Assignment: Repeat the whole listing exactly as written.

Supplied data:
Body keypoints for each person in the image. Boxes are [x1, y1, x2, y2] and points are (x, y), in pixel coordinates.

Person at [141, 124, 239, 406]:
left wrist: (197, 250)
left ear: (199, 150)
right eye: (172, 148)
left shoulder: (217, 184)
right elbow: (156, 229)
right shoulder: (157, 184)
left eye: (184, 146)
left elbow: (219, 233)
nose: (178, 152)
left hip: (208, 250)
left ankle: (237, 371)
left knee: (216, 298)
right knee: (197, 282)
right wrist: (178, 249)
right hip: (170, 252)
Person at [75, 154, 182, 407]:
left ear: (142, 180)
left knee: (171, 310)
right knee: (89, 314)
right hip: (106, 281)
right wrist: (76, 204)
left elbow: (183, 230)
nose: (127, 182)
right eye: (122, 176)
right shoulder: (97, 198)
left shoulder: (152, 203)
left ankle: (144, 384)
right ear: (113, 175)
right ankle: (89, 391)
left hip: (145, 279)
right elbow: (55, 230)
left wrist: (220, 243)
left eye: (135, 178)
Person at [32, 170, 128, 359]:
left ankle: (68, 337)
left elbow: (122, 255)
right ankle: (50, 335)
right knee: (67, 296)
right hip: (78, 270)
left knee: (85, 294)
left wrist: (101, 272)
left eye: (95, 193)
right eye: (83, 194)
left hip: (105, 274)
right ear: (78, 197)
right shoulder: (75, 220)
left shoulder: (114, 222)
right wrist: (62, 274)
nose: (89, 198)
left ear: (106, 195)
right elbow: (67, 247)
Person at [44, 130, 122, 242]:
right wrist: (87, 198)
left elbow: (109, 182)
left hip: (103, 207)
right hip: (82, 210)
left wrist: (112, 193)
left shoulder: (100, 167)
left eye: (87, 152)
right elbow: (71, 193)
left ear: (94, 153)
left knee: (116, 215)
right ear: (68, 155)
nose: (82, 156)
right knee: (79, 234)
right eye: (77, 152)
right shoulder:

Expected output:
Body keypoints for each person in the image. Boxes are [x1, y1, x2, y2] and points are (x, y), in pixel coordinates.

Person at [141, 124, 239, 406]:
left wrist: (197, 250)
left ear: (199, 150)
right eye: (172, 148)
left shoulder: (217, 184)
right elbow: (156, 229)
right shoulder: (157, 184)
left eye: (184, 146)
left elbow: (219, 233)
nose: (178, 152)
left hip: (208, 250)
left ankle: (237, 371)
left knee: (216, 298)
right knee: (197, 282)
right wrist: (178, 249)
right hip: (170, 252)
Person at [75, 154, 182, 407]:
left ear: (142, 180)
left knee: (171, 310)
right knee: (89, 314)
right hip: (106, 281)
right wrist: (76, 204)
left elbow: (183, 230)
nose: (127, 182)
right eye: (122, 176)
right shoulder: (97, 198)
left shoulder: (152, 203)
left ankle: (144, 384)
right ear: (113, 175)
right ankle: (89, 391)
left hip: (145, 279)
right elbow: (55, 230)
left wrist: (220, 243)
left eye: (135, 178)
Person at [32, 170, 128, 359]:
left ankle: (68, 337)
left elbow: (122, 255)
right ankle: (50, 335)
right knee: (67, 296)
right hip: (78, 270)
left knee: (85, 294)
left wrist: (101, 272)
left eye: (95, 193)
right eye: (83, 194)
left hip: (105, 274)
right ear: (78, 197)
right shoulder: (75, 220)
left shoulder: (114, 222)
right wrist: (62, 274)
nose: (89, 198)
left ear: (106, 195)
right elbow: (67, 247)
Person at [44, 130, 122, 242]:
right wrist: (87, 198)
left elbow: (109, 182)
left hip: (103, 207)
right hip: (82, 210)
left wrist: (112, 193)
left shoulder: (100, 167)
left eye: (87, 152)
right elbow: (71, 193)
left ear: (94, 153)
left knee: (116, 215)
right ear: (68, 155)
nose: (82, 156)
right knee: (79, 234)
right eye: (77, 152)
right shoulder:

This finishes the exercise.